| Excerpt provided |
# Meeting each other abroad



## kijana (May 1, 2005)

Many motorhomers are a mix of independent traveller and gregarious partygoer (or those who like an occasional bit of company). It's easy to do the first bit - that's why we bought a van. Second bit is harder - how do you meet up with people abroad, other than randomly?

Now that internet access is so easy, even on the road, using the web seems a good way of meeting up. This and other sites have been used in a general way for letting others know where you are or plan to be, but not on a regular basis, and usually only at the planning stage.

So what about a dedicated forum for those travelling abroad to post their current whereabouts?

I'm thinking one for continental Europe (rather than UK), in which you'd post either where you are if you're going to be there for another few days, or where you definately expect to be in the next 24 - 48 hours. The intention would be that it's a real time forum, rather than one along the lines of rally planning, like the current Spanish rally thread.

If this was supported, anyone without fixed plans but with an overview of where they're headed could log on to the forum. They could then check if anyone was in the locality they were going to.

It would also be useful for up to the minute reports on local sites, spaces, weather, crowds or whatever.

| Instructions |
**A)** In the forum post about meeting abroad, within what time span would members post where they definitely expect to be?
**B)** Shorten the paragraph of the forum post about meeting abroad that begins "I'm thinking one for continental Europe" into a brief list that keeps its main facts.
The records have nothing to do with the forum post about meeting abroad.

| Data provided |
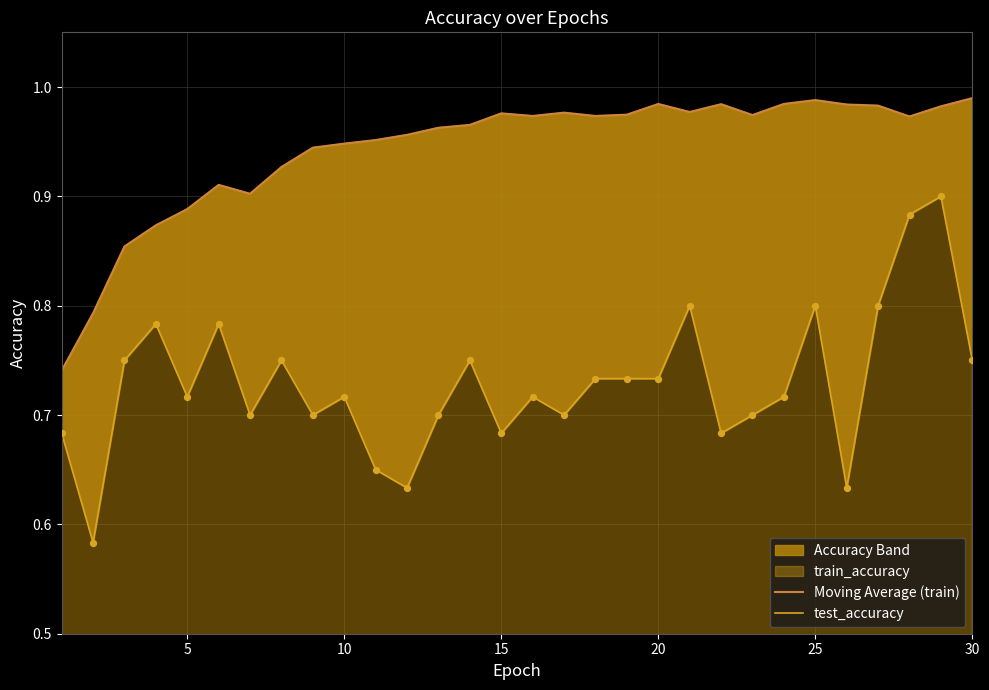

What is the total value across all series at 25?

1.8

---

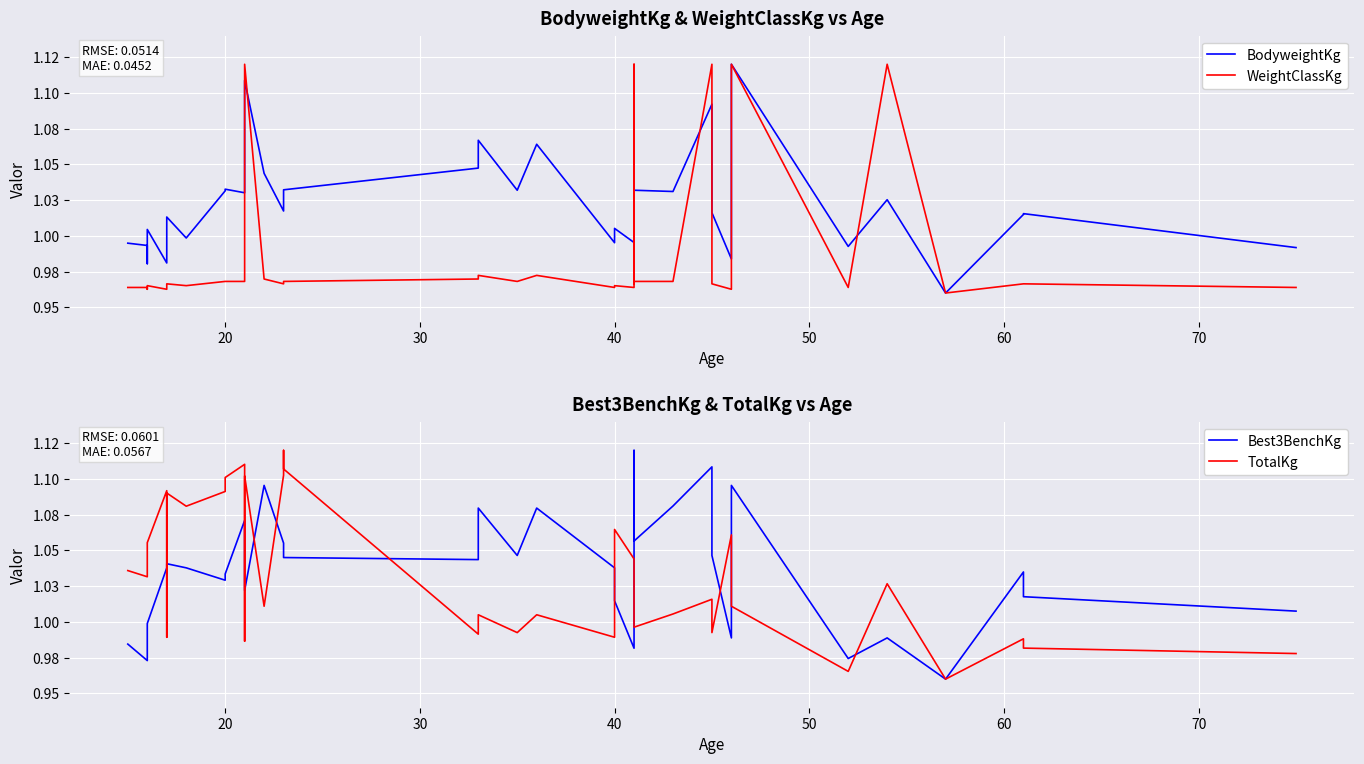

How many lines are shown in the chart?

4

| Answers by task |
**A)** The next 24 to 48 hours.

**B)**
- The forum would cover continental Europe, not the UK.
- Members would post where they are if staying a few more days, or where they definitely expect to be in the next 24–48 hours.
- It would be a real-time forum, unlike rally-planning threads such as the current Spanish rally thread.